(Sacramento, CA) The California-based Campaign Disclosure Project released its annual survey rankings of states’ efforts to bring sunlight to political money, and the results were not encouraging for Kentucky. For the third straight year, Kentucky dropped in the national rankings. As recently as 2004, Kentucky ranked in the top-10 in the country by this organization, but it has now fallen to 21st in the national rankings.
The evaluation specifically cited State Sen. Damon Thayer’s (R-Georgetown) legislation from the 2007 and 2008 Sessions of the General Assembly in its report as a way to address this decline. Senator Thayer’s legislation has twice died in the House of Representatives after nearly unanimous passage in the Senate. The Campaign Finance legislation has been a top legislative priority for Secretary of State Trey Grayson over the last several years.
“This report reinforces the need for the Kentucky Legislature to pass meaningful campaign finance legislation, such as Senator Thayer’s past bills, because it requires most candidates to file their campaign finance reports electronically – something the report notes is a needed change for Kentucky to maintain its status as a leader in campaign disclosure,” stated Secretary Grayson. “Kentuckians deserve a system where they can access campaign finance information in the hassle-free and efficient format that electronic filing provides.”
According to the Campaign Finance Institute, 30 of the 50 states require electronic disclosure of some candidates’ campaign finance reports, including all of Kentucky’s surrounding states. Twenty-four of the 30 require statewide and legislative candidates to file electronically. Because Kentucky does not require electronic disclosure, the state received an “F” in the electronic filing program score that the disclosure project issued. Consistently, electronic disclosure has been called Kentucky’s “weak point.” It did note, however, that the Kentucky Registry of Election Finance (KREF) does an excellent job of promoting electronic filing to candidates and provides many resources to help filers through the process.
“Clearly, Kentucky’s Achilles heel in campaign disclosure is mandatory electronic filing,” noted Secretary Grayson. “It is time that Kentucky join the rest of our surrounding states, and the majority of states in the United States, and require mandatory filing to bring greater accountability and transparency to Kentucky’s campaign finances.”
The news from the report was not all grim for Kentucky. Kentucky’s score did increase in 2008 thanks to the hard work of the KREF team who re-designed their website and made their disclosure database more accessible. Kentucky moved from a C+ to a B-.
“The work of the Registry’s staff should be commended, and I appreciate them making so much information available online as soon as possible,” said Grayson. “It is discouraging that the only improvement came from their work and not from changes enacted by the legislature. Kentucky still dropped one spot in the rankings with an improvement in our grade from a C+ to a B-; imagine what our ranking would be if it were not for their actions.”

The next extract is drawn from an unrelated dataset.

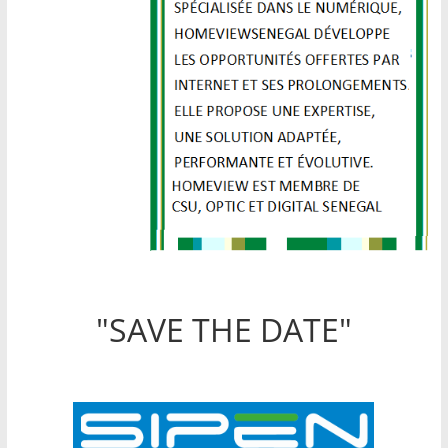
"SAVE THE DATE"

Thayer’s bill called for a number of recommendations from the KREF Task Force which issued a report to the General Assembly nearly two years ago. The task force featured bi-partisan representation from a variety of election related parties and included Secretary Grayson. The task force met for eight months and had over 20 hours of public debate before it made its recommendations. Two of the task force’s top priorities, increased reporting and more electronic filing of reports, are major components of the proposed legislation.
Grayson is calling on the Kentucky Legislature to take swift action on campaign finance legislation in the upcoming 2009 General Assembly session. “We have studied this issue in depth for the last few sessions, and it is time we pass this legislation in order to further improve Kentucky’s lauded elections process,” Grayson said.

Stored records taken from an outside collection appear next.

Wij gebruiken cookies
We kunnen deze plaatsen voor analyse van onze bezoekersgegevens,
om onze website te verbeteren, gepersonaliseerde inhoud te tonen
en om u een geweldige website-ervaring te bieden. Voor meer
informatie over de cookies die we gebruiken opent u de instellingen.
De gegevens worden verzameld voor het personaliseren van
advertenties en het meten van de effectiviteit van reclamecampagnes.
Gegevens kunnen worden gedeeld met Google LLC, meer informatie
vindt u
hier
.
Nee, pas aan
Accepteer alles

He also encouraged Kentucky’s top elected officials to rally behind this legislation. “Transparency is ‘all the buzz’ in Kentucky right now. I hope that Kentucky’s top legislative and executive branch officials will move beyond the rhetoric of wanting to make our government more transparent and ethical. Instead, they should join me in not only supporting legislation that would require it, but to actually work this legislation and see it to passage.” said Grayson. In addition, Grayson noted that during tight economic times, the money saved from having staff hand input data filed on paper, would allow the Registry to expand their services, notably disclosure services, without adding costs to taxpayers.

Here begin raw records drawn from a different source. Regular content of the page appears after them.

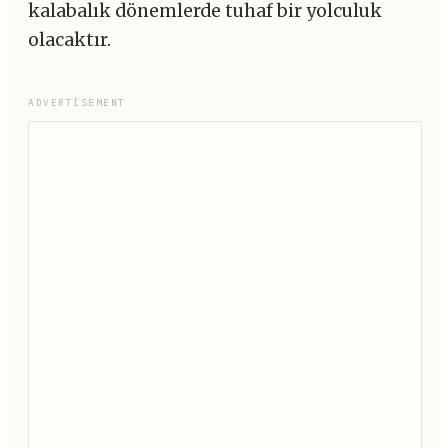
kalabalık dönemlerde tuhaf bir yolculuk
olacaktır.
ADVERTISEMENT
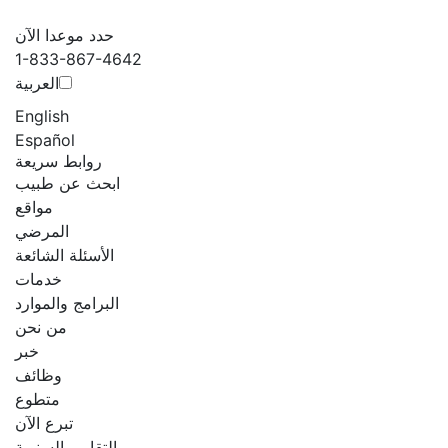
حدد موعدا الآن
1-833-867-4642
العربية‏
English
Español
روابط سريعة
ابحث عن طبيب
مواقع
المرضي
الأسئلة الشائعة
خدمات
البرامج والموارد
من نحن
خبر
وظائف
متطوع
تبرع الآن
التقارير السنوية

Grayson is a leading proponent of transparency in government. He recently launched the Check It Out Kentucky! initiative in order to bring greater accountability for government to all citizens of Kentucky. Included in this effort is an “online checkbook” for the Office of the Secretary of State, the first of its kind in Kentucky State Government, where you can search the spending of the Office of the Secretary of State. During his tenure, Grayson has also placed millions of documents online for instant constituent access and made numerous filings services available online so that government is accessible 24-hours a day.